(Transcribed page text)
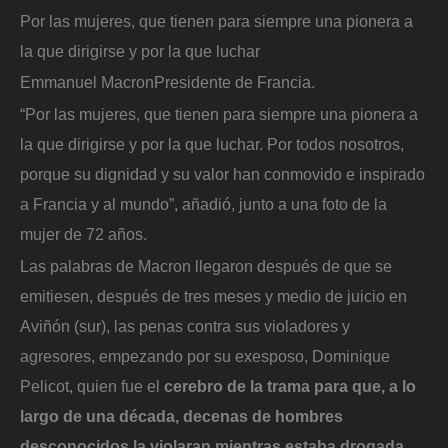
Por las mujeres, que tienen para siempre una pionera a
la que dirigirse y por la que luchar
Emmanuel Macron
Presidente de Francia.
“Por las mujeres, que tienen para siempre una pionera a
la que dirigirse y por la que luchar. Por todos nosotros,
porque su dignidad y su valor han conmovido e inspirado
a Francia y al mundo”, añadió, junto a una foto de la
mujer de 72 años.
Las palabras de Macron llegaron después de que se
emitiesen, después de tres meses y medio de juicio en
Aviñón (sur), las penas contra sus violadores y
agresores, empezando por su exesposo, Dominique
Pelicot, quien fue el
cerebro de la trama para que, a lo
largo de una década, decenas de hombres
desconocidos la violaran mientras estaba drogada.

- AIM OF THE EXERCISE -
Please rewrite the transcribed material with every instance of "Aviñón" changed to "Avignon" and all other text left as is. Leave out the picture lines.

- EXERCISE RESULT -
Por las mujeres, que tienen para siempre una pionera a
la que dirigirse y por la que luchar
Emmanuel Macron
Presidente de Francia.
“Por las mujeres, que tienen para siempre una pionera a
la que dirigirse y por la que luchar. Por todos nosotros,
porque su dignidad y su valor han conmovido e inspirado
a Francia y al mundo”, añadió, junto a una foto de la
mujer de 72 años.
Las palabras de Macron llegaron después de que se
emitiesen, después de tres meses y medio de juicio en
Avignon (sur), las penas contra sus violadores y
agresores, empezando por su exesposo, Dominique
Pelicot, quien fue el
cerebro de la trama para que, a lo
largo de una década, decenas de hombres
desconocidos la violaran mientras estaba drogada.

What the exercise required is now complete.